━━ Provided text ━━

The new Materialized View feature is just an automated way of creating and
maintaining what people used to call a "query table", which is the
traditional Cassandra data modeling technique for performing queries on on
than the primary key for a table - you store the same columns in different
tables using different columns for the primary key.

One also needs to be careful to include all columns of the original primary
key in each MV primary key - in addition to whatever column(s) are to be
used for indexing in each MV (so that Cassandra can find the old row when
it needs to update the MV when the base table row changes, such as on a
deletion.)

But before creating MVs, you first need to answer questions about how the
app needs to query the data. Even with MV, conceptualizing queries needs to
precede data modeling.

For example, what is the cardinality of favorites vs. non-favorites, does
the app even need to query by favorates, as opposed to querying all
contacts and retrieving is_favorite as simply a non-key column value,
whether favorites need to be retrieved separately from non-favorites, the
frequency and latency requirements for query by favorite status, etc. Once
these questions are answered, decisions can be made about data modeling.

━━━

• _Given request A_
According to the text on Cassandra materialized views, what did people used to call the thing that the Materialized View feature creates and maintains automatically?
The text on Cassandra materialized views and the listing come from separate sources.

━━ Stored rows ━━

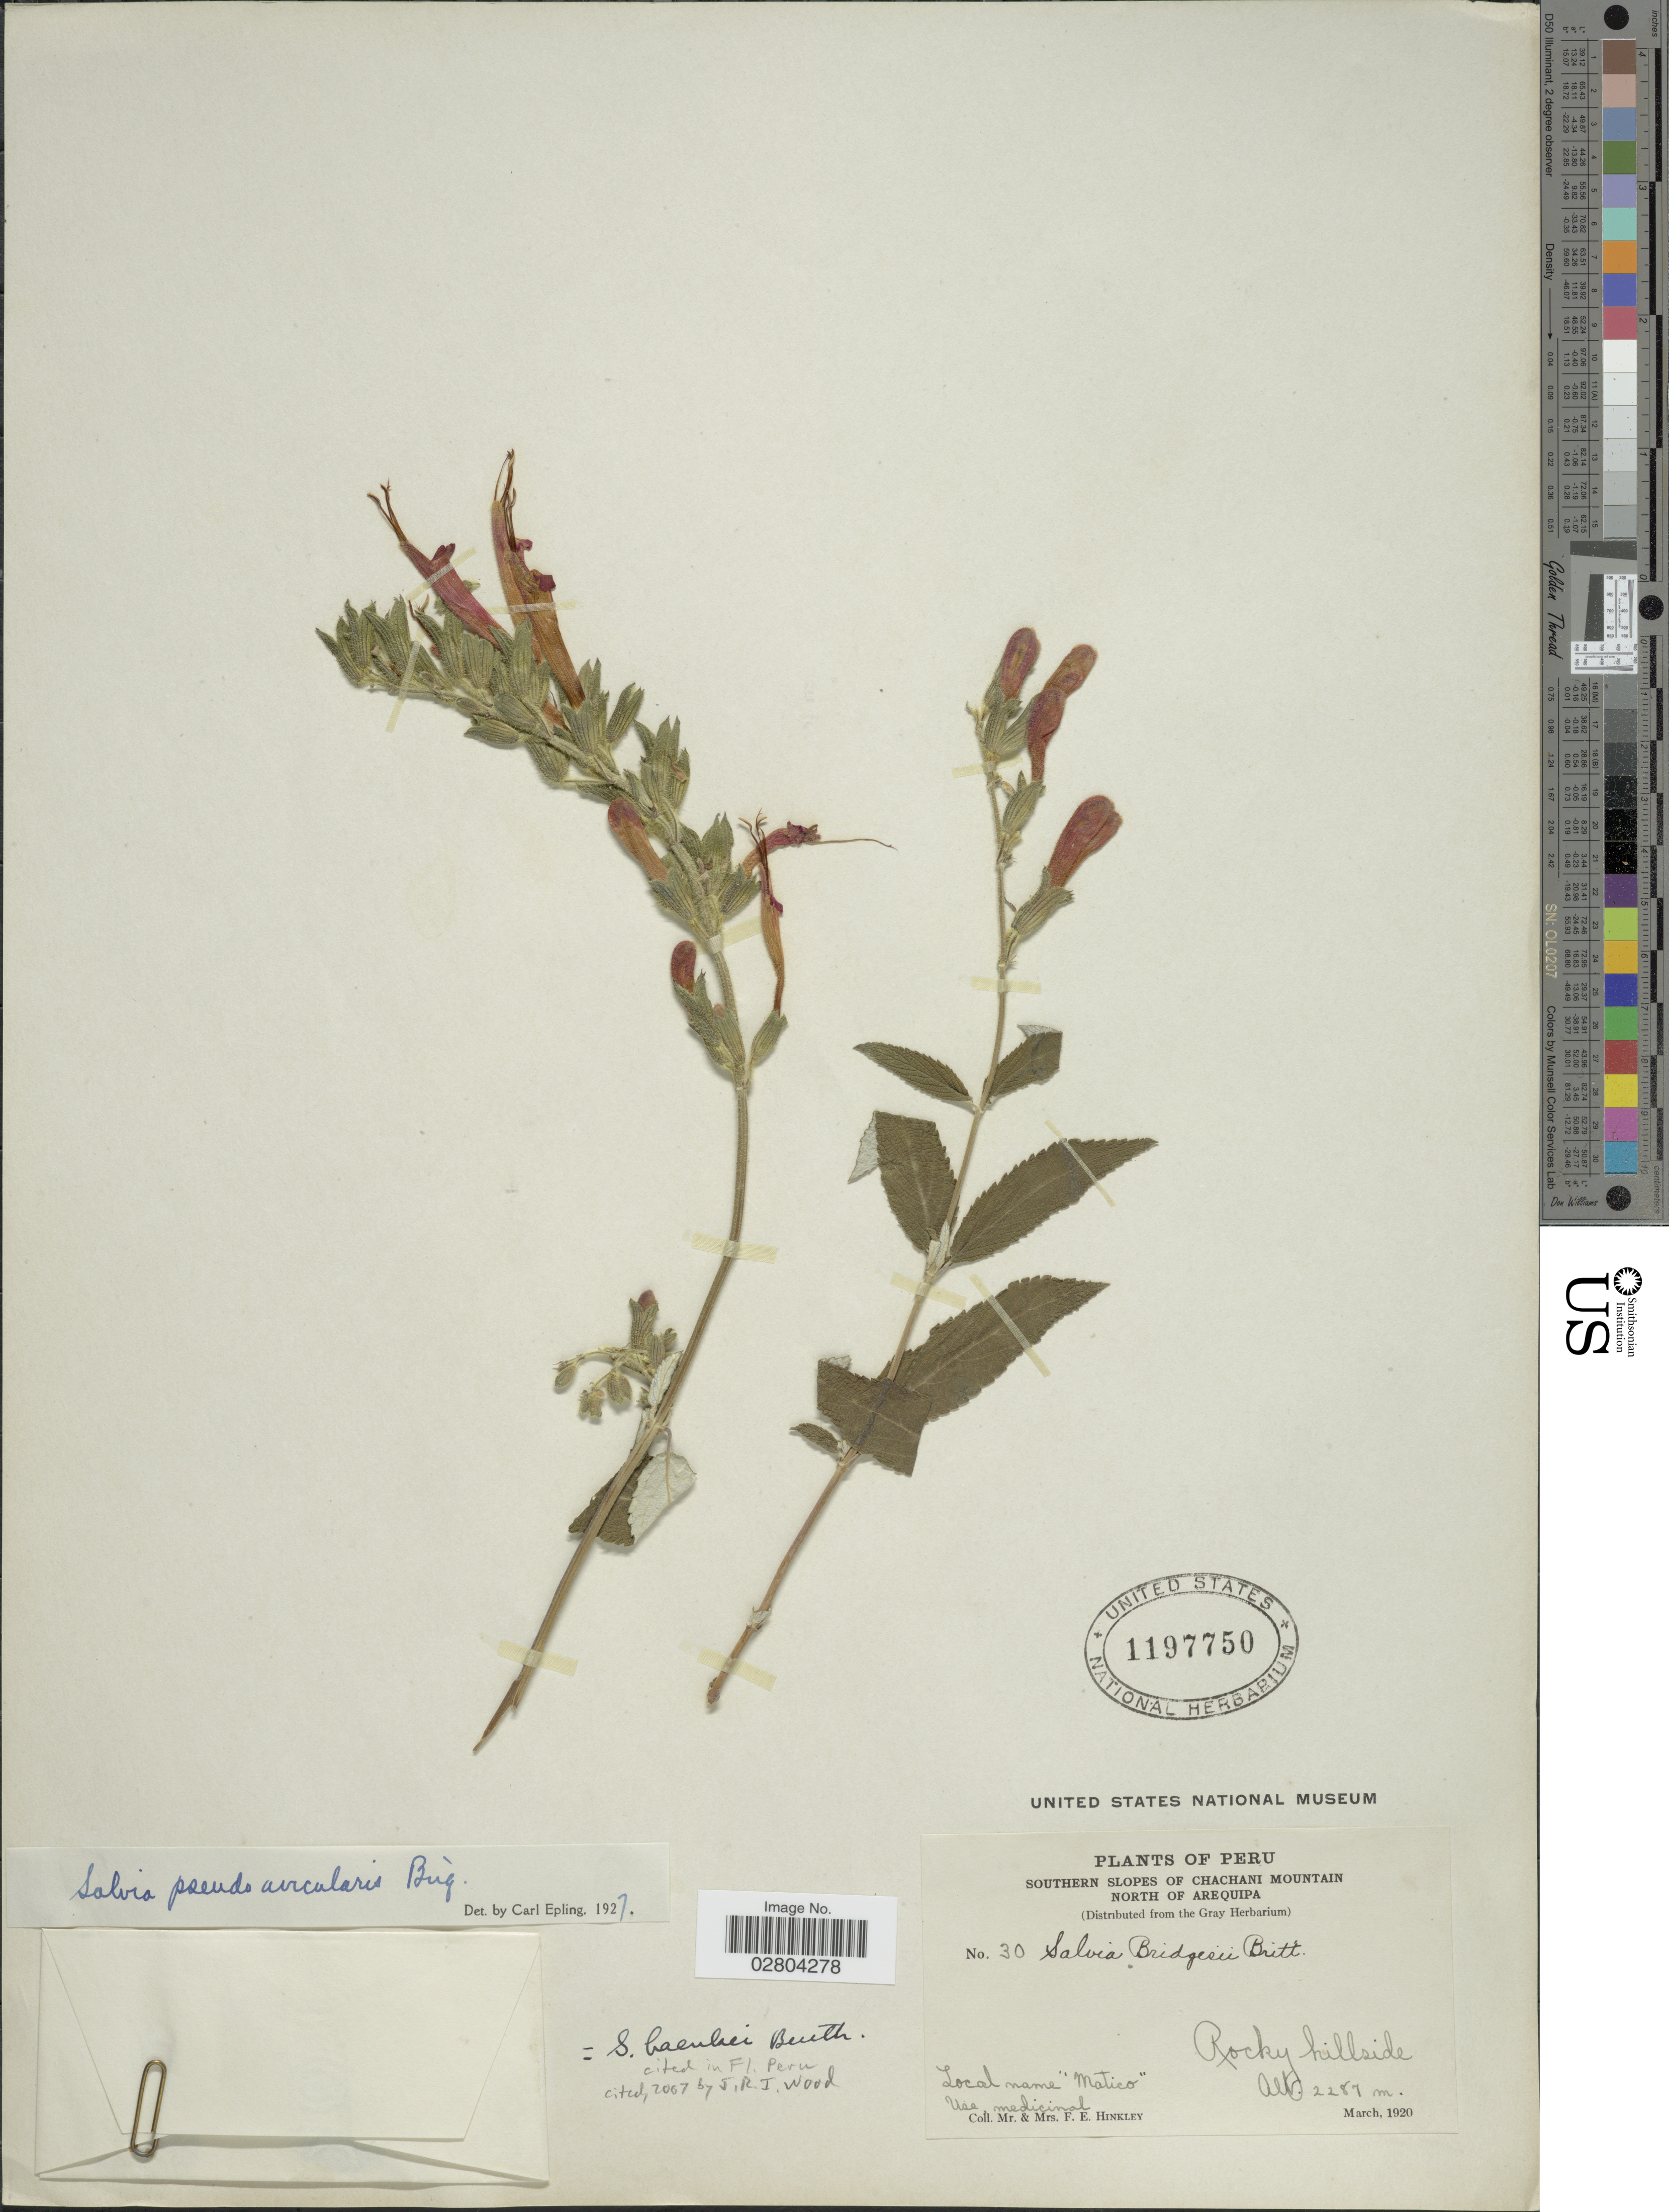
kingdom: Plantae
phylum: Tracheophyta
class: Magnoliopsida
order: Lamiales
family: Lamiaceae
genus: Salvia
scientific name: Salvia haenkei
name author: Benth.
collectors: F. Hinkley & F. Hinkley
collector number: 30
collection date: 1920-03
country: Peru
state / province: Arequipa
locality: Southern slopes of Chachani Mountain North of Arequipa. Rocky hillside.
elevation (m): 2287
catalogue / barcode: US 1197750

━━━

• _Given request B_
Write out every line of the herbarium sheet listing word for word, leaving the pictures out of your answer.

• _Final answer A_
A "query table."

• _Final answer B_
kingdom: Plantae
phylum: Tracheophyta
class: Magnoliopsida
order: Lamiales
family: Lamiaceae
genus: Salvia
scientific name: Salvia haenkei
name author: Benth.
collectors: F. Hinkley & F. Hinkley
collector number: 30
collection date: 1920-03
country: Peru
state / province: Arequipa
locality: Southern slopes of Chachani Mountain North of Arequipa. Rocky hillside.
elevation (m): 2287
catalogue / barcode: US 1197750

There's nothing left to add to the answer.